Task:
This exercise asks for a copy of each line in the records below with the word "input" in it.

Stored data
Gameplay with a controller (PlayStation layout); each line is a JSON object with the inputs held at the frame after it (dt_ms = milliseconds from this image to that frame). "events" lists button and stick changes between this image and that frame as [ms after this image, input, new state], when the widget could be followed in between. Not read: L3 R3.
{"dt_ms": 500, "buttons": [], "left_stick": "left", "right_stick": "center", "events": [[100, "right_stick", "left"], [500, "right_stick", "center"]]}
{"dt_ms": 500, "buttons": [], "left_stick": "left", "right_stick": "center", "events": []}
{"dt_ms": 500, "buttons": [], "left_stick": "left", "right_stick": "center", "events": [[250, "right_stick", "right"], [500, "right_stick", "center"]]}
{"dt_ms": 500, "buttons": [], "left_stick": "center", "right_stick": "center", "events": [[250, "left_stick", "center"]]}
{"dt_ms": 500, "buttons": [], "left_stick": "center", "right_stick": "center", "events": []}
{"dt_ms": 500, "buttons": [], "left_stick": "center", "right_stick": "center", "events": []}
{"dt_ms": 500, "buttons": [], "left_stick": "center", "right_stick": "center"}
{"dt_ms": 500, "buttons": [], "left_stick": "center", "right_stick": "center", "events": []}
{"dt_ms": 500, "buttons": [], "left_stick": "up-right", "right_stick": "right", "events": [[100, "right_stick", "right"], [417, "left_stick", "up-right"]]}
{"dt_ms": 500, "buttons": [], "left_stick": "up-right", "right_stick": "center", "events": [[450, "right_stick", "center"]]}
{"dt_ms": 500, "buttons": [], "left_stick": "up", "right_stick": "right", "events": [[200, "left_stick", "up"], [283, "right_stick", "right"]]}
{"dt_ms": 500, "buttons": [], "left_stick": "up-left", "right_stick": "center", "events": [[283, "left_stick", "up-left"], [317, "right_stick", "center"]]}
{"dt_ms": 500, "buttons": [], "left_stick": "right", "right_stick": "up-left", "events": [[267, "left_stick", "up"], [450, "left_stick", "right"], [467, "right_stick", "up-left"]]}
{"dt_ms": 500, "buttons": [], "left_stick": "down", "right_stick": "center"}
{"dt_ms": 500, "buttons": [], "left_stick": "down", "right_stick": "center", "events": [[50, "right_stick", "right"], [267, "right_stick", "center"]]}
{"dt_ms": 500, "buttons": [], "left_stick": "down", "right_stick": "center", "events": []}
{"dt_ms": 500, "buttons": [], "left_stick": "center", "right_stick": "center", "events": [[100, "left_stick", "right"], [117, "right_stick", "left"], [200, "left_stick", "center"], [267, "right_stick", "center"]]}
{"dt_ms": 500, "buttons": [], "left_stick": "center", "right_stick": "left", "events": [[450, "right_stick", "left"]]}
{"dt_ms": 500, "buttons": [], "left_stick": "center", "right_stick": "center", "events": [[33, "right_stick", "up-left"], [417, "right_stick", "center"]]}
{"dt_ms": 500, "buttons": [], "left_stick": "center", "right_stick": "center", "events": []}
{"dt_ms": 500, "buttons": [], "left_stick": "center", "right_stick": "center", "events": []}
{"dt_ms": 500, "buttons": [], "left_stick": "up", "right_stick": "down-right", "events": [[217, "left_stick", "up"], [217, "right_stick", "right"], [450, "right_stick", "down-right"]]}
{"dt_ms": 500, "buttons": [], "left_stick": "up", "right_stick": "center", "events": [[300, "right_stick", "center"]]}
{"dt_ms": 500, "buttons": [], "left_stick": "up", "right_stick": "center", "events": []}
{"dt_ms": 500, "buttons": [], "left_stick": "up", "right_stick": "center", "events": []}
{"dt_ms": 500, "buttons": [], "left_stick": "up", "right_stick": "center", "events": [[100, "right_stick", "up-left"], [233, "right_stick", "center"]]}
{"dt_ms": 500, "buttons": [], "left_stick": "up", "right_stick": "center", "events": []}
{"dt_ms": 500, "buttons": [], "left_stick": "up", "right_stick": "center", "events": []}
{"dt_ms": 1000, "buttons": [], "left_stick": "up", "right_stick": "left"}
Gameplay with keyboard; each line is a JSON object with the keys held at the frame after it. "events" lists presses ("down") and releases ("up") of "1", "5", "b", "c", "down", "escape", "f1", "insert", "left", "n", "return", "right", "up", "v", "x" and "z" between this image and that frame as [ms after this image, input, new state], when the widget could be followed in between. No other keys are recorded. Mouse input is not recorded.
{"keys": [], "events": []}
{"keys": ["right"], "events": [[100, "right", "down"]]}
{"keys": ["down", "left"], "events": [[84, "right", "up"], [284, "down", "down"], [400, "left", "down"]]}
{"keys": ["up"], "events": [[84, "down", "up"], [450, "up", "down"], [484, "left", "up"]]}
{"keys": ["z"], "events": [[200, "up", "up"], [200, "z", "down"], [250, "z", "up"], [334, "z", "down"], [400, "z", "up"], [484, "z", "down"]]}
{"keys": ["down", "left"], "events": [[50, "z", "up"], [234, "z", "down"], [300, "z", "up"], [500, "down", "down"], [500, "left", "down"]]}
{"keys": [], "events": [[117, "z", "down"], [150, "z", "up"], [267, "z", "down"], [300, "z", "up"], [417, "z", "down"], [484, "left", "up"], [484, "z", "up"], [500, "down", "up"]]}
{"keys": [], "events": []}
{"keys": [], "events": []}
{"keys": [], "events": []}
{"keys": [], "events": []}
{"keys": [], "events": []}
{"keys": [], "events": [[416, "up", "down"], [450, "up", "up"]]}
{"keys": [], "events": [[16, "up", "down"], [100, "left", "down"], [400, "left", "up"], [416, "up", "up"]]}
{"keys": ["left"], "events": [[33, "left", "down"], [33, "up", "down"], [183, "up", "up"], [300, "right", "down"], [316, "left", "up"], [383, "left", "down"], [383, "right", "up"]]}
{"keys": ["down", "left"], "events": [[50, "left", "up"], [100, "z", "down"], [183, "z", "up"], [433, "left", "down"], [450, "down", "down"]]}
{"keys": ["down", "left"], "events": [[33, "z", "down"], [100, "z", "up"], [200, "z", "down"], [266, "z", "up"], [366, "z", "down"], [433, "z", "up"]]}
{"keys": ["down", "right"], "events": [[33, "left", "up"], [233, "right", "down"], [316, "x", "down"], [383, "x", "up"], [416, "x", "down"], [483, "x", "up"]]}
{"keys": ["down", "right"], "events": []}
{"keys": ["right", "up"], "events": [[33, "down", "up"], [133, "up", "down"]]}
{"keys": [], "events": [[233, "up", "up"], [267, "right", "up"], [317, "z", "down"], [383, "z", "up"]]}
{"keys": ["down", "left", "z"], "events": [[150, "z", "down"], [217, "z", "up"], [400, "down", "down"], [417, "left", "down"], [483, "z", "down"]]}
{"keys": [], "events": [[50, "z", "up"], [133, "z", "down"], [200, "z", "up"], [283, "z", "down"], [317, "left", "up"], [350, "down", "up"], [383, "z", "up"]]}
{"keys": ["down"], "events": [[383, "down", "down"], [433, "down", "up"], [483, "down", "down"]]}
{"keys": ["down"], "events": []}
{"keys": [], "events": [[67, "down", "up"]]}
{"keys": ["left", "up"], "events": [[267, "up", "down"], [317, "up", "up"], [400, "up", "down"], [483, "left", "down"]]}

Answer to this problem:
Gameplay with a controller (PlayStation layout); each line is a JSON object with the inputs held at the frame after it (dt_ms = milliseconds from this image to that frame). "events" lists button and stick changes between this image and that frame as [ms after this image, input, new state], when the widget could be followed in between. Not read: L3 R3.
Gameplay with keyboard; each line is a JSON object with the keys held at the frame after it. "events" lists presses ("down") and releases ("up") of "1", "5", "b", "c", "down", "escape", "f1", "insert", "left", "n", "return", "right", "up", "v", "x" and "z" between this image and that frame as [ms after this image, input, new state], when the widget could be followed in between. No other keys are recorded. Mouse input is not recorded.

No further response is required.